##### EXERCISE INPUTS #####

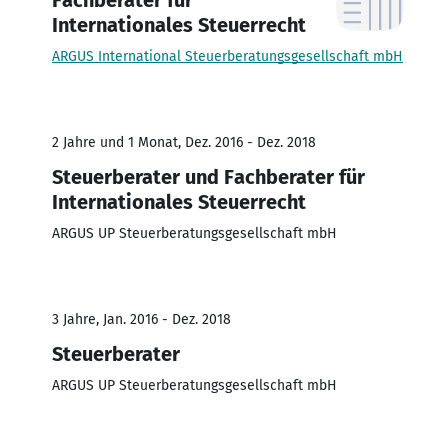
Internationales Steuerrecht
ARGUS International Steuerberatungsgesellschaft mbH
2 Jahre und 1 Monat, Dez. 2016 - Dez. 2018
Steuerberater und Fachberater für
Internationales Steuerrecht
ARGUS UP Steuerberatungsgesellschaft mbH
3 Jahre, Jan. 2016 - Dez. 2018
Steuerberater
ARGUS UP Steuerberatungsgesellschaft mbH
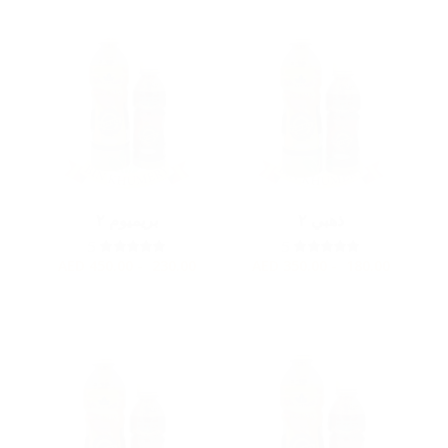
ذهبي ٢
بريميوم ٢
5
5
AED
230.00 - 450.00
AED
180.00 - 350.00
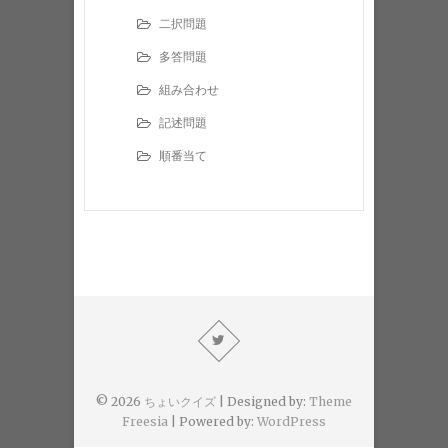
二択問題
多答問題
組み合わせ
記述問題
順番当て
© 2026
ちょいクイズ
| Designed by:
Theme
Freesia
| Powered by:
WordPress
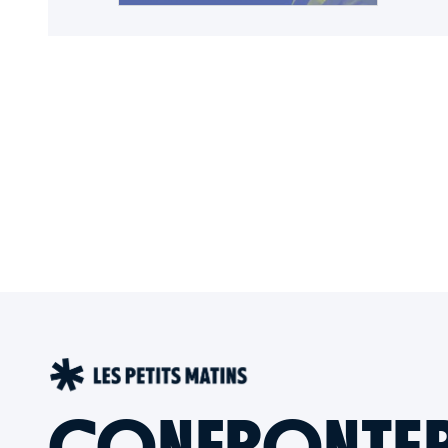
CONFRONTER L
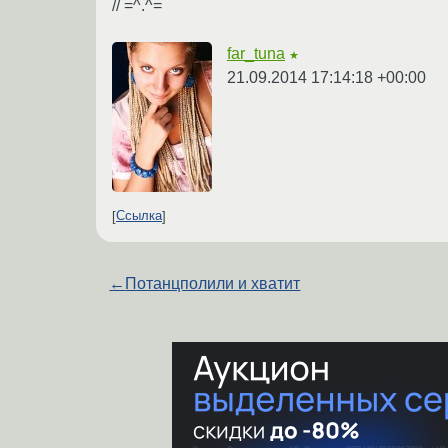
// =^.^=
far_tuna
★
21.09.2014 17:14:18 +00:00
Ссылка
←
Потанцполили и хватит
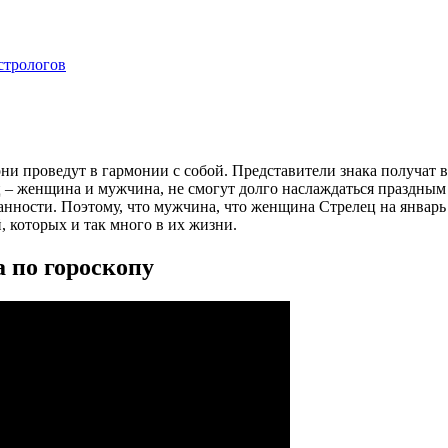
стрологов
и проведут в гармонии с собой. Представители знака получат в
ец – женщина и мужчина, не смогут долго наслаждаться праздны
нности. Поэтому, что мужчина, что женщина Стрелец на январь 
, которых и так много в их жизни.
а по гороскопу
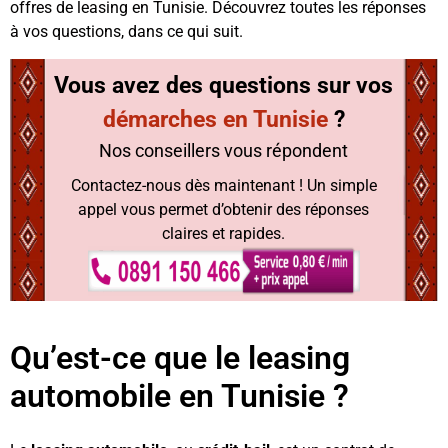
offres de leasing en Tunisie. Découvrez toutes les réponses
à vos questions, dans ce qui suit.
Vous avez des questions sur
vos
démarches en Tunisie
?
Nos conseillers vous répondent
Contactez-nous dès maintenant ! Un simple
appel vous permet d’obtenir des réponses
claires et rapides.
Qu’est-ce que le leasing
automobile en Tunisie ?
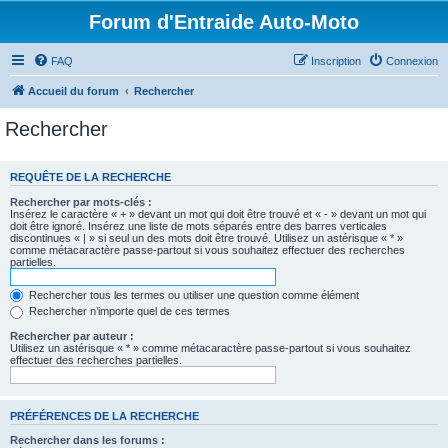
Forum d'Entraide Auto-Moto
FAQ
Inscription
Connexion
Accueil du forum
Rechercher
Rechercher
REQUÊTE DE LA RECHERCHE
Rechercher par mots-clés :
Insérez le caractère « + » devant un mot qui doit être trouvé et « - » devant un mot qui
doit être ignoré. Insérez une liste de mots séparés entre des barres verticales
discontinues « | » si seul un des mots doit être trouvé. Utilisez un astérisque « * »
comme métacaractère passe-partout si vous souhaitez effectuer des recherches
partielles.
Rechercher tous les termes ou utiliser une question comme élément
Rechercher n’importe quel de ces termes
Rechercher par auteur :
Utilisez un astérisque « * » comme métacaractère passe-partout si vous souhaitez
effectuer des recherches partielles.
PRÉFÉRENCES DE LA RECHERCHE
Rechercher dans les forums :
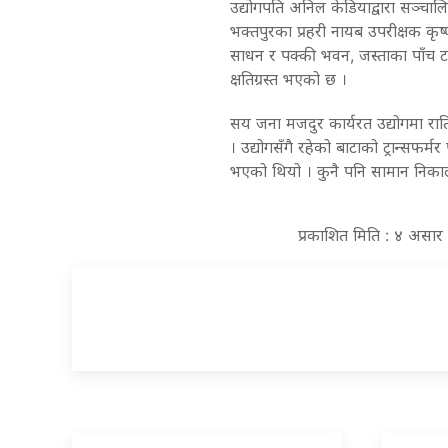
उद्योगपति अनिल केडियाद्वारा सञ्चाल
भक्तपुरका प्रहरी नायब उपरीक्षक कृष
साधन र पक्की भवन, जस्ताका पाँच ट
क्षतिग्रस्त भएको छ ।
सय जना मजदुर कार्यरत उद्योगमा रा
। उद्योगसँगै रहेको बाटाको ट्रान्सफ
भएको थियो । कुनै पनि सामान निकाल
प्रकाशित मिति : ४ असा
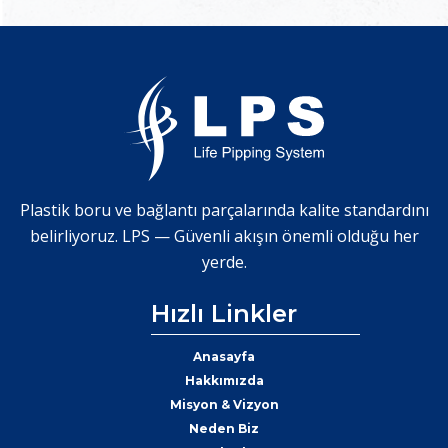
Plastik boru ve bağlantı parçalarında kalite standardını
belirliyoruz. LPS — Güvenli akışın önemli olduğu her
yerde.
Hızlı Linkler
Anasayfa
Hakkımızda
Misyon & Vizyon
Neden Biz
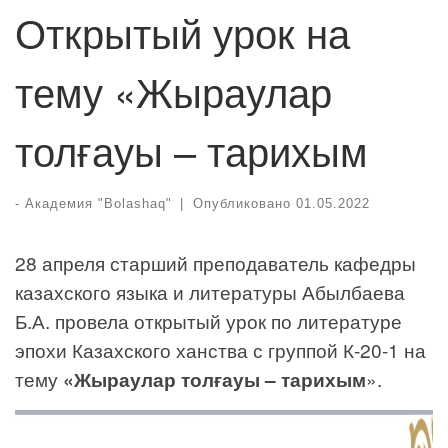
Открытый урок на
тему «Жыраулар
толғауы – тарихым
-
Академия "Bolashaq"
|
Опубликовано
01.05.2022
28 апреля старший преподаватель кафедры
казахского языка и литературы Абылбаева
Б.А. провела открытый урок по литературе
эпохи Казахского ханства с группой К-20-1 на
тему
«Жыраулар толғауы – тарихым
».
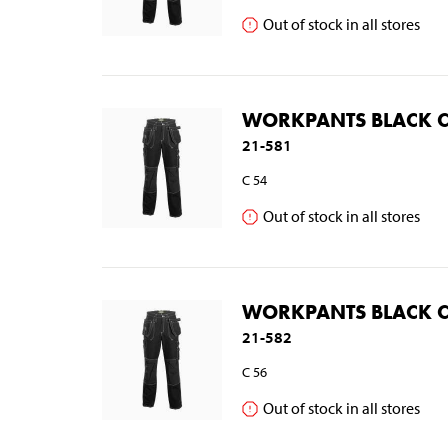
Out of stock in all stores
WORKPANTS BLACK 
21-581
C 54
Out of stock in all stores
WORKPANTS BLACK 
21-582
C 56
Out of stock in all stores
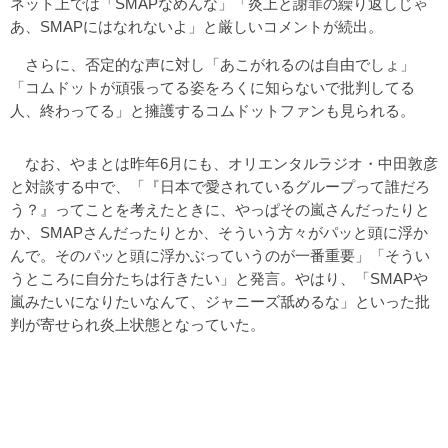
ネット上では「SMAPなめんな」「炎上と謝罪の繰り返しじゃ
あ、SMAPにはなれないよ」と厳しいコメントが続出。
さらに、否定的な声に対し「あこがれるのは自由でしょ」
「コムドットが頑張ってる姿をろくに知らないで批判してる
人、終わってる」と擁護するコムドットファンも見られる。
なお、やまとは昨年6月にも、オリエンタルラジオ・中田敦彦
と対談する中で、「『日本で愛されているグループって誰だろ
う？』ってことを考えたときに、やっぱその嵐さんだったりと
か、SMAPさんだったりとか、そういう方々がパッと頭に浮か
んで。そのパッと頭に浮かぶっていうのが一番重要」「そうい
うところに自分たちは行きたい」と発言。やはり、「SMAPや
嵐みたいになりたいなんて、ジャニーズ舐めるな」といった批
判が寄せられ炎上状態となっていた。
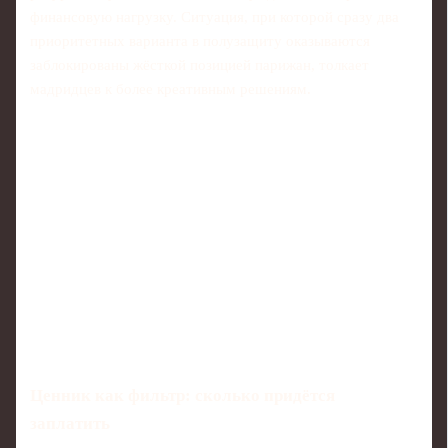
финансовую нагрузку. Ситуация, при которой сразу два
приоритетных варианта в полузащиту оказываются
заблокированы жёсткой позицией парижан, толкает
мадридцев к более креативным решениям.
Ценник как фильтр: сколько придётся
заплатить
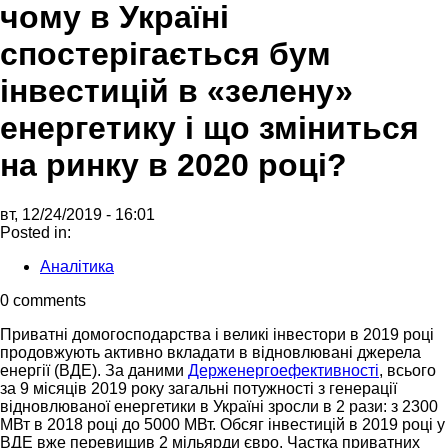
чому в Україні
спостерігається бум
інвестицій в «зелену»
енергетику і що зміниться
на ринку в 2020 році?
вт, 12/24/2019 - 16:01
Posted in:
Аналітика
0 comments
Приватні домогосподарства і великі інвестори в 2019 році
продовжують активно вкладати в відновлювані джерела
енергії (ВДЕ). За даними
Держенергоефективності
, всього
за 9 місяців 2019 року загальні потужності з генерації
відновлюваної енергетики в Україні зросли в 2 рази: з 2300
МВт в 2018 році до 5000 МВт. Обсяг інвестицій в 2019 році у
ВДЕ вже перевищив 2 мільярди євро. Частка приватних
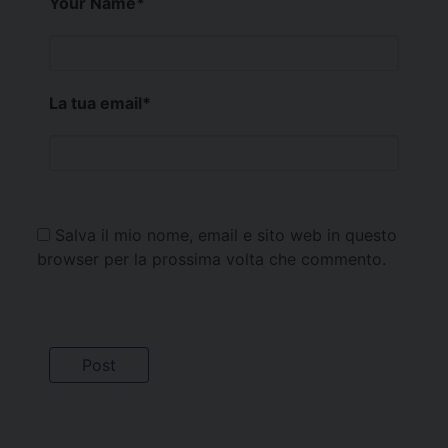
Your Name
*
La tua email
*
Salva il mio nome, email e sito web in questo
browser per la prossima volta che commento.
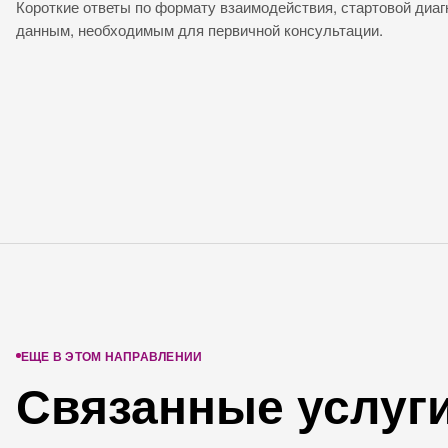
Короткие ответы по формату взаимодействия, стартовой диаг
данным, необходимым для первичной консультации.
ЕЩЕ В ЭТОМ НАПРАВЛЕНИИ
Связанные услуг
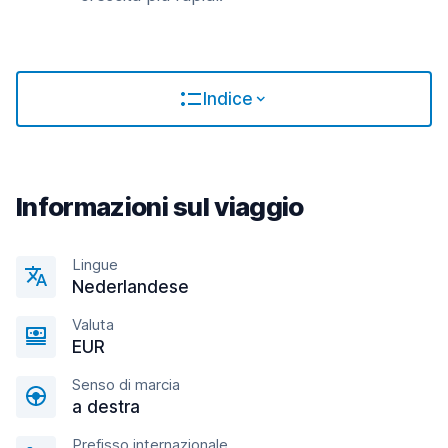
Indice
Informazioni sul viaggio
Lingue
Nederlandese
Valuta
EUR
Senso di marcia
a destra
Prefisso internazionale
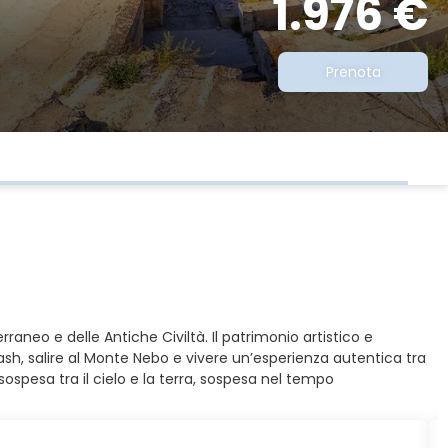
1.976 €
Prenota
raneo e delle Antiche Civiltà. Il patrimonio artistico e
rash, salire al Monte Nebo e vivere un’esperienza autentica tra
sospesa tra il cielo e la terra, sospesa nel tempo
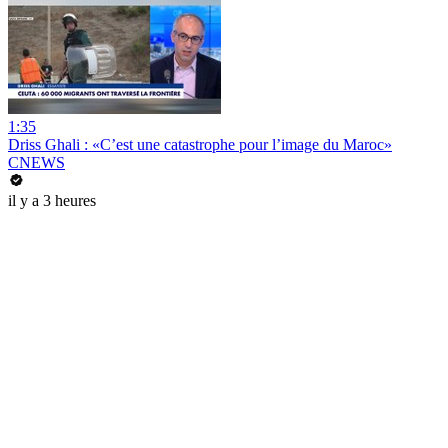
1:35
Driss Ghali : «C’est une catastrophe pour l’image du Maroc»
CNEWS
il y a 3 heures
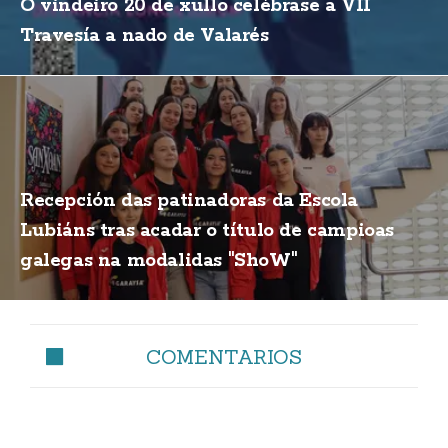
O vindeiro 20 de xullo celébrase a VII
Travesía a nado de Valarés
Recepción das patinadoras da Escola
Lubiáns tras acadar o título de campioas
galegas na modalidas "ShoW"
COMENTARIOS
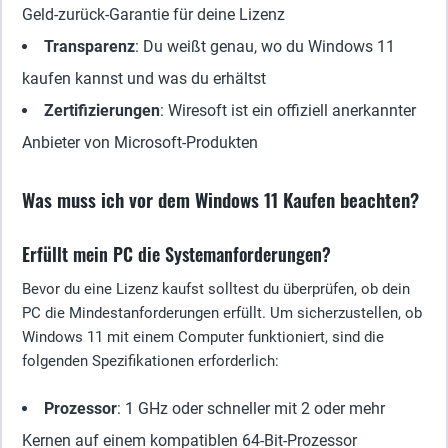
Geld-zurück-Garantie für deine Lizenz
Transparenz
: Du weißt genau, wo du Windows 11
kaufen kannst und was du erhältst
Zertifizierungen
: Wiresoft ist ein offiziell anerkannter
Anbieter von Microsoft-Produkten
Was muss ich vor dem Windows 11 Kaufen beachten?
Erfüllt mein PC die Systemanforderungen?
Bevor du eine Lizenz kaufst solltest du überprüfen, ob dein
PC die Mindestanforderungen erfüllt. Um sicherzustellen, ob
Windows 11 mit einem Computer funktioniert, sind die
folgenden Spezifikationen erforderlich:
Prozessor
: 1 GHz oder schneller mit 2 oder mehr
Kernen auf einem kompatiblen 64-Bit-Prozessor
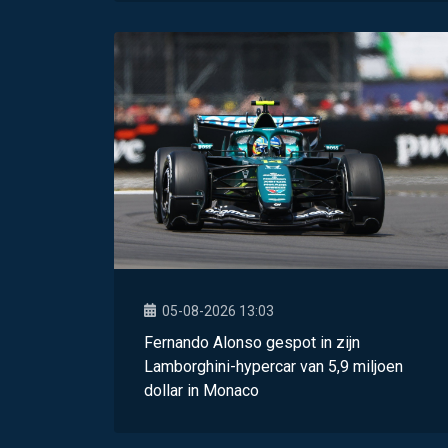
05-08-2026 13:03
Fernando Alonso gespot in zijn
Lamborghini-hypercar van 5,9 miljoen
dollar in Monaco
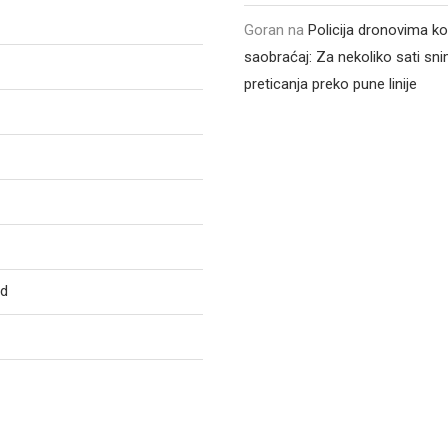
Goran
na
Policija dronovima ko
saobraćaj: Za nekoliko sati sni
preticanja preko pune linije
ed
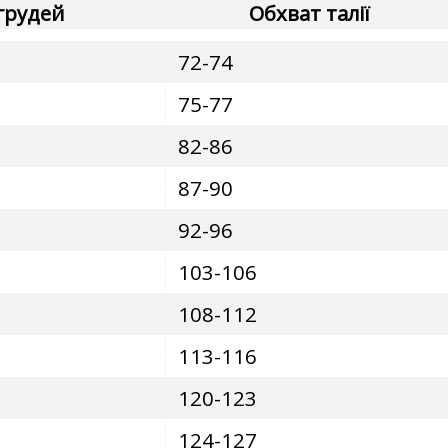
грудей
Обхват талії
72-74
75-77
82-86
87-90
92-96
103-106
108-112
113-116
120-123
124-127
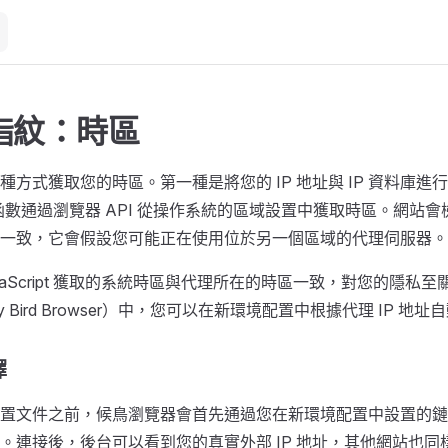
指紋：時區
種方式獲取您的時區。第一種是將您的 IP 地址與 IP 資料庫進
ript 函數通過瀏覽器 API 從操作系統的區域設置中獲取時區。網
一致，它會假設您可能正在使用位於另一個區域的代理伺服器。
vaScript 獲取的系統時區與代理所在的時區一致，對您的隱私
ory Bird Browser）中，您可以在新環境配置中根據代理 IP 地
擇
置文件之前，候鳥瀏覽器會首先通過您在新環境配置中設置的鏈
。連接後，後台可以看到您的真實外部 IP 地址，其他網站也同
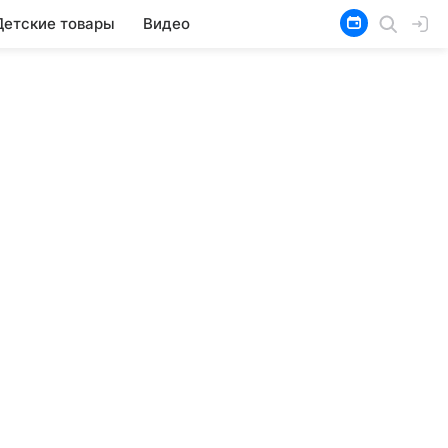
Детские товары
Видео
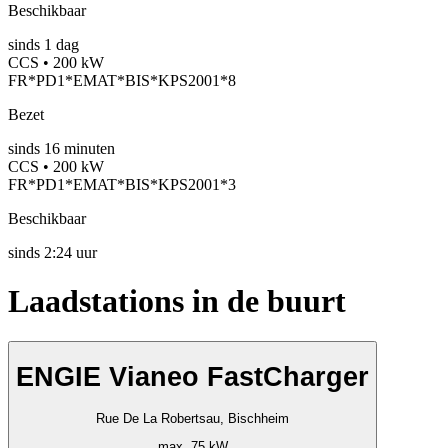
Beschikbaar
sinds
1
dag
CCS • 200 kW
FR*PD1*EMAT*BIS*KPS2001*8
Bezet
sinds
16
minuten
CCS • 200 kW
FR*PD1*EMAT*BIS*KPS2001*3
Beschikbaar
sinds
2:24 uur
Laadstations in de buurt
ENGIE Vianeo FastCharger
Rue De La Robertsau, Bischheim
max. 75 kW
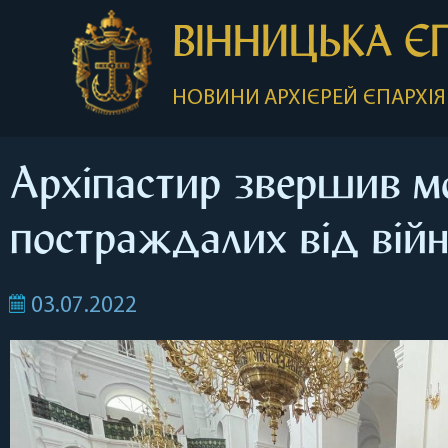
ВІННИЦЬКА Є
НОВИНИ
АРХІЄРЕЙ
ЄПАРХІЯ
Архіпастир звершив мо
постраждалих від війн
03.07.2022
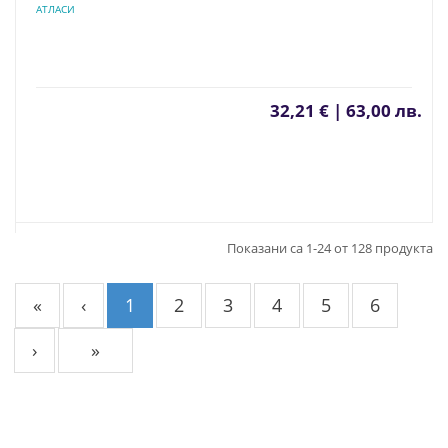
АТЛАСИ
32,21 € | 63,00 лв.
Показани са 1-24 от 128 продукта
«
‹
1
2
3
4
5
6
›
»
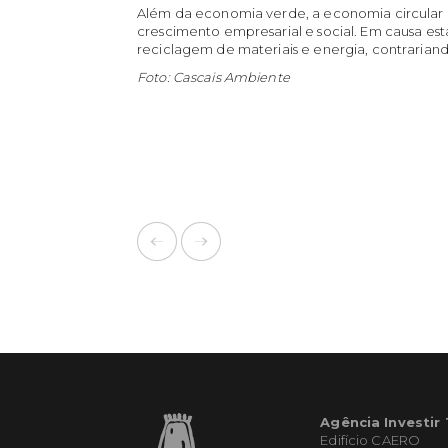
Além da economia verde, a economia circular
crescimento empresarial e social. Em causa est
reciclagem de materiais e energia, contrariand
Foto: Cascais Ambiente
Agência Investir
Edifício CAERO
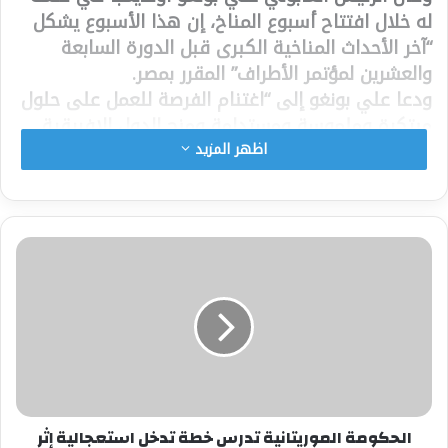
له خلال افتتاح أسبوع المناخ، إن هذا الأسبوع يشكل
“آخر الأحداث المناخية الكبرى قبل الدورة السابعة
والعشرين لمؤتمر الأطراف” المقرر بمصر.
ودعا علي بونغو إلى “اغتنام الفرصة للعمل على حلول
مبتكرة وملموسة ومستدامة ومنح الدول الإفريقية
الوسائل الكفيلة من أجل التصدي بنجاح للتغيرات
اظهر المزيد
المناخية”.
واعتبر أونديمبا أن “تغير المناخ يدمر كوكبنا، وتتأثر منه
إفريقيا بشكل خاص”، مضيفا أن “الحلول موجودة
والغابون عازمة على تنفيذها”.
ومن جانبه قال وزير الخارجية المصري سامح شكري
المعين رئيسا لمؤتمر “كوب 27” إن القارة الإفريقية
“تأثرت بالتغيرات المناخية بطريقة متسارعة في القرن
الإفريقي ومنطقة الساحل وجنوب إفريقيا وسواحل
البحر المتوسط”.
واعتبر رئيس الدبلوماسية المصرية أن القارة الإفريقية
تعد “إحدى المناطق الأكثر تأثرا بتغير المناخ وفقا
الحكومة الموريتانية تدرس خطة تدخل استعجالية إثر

#####

Please give the material from the line containing "Короткие ответы по" to the line containing "COMENTARIOS" as a Markdown table with the columns Row and Text, numbering each line and leaving out blank lines and the pictures.

| Row | Text |
|---|---|
| 1 | Короткие ответы по формату взаимодействия, стартовой диаг |
| 2 | данным, необходимым для первичной консультации. |
| 3 | ЕЩЕ В ЭТОМ НАПРАВЛЕНИИ |
| 4 | Связанные услуг |
| 5 | Indice |
| 6 | Informazioni sul viaggio |
| 7 | Lingue |
| 8 | Nederlandese |
| 9 | Valuta |
| 10 | EUR |
| 11 | Senso di marcia |
| 12 | a destra |
| 13 | Prefisso internazionale |
| 14 | 1.976 € |
| 15 | Prenota |
| 16 | raneo e delle Antiche Civiltà. Il patrimonio artistico e |
| 17 | rash, salire al Monte Nebo e vivere un’esperienza autentica tra |
| 18 | sospesa tra il cielo e la terra, sospesa nel tempo |
| 19 | 1:35 |
| 20 | Driss Ghali : «C’est une catastrophe pour l’image du Maroc» |
| 21 | CNEWS |
| 22 | il y a 3 heures |
| 23 | O vindeiro 20 de xullo celébrase a VII |
| 24 | Travesía a nado de Valarés |
| 25 | Recepción das patinadoras da Escola |
| 26 | Lubiáns tras acadar o título de campioas |
| 27 | galegas na modalidas "ShoW" |
| 28 | COMENTARIOS |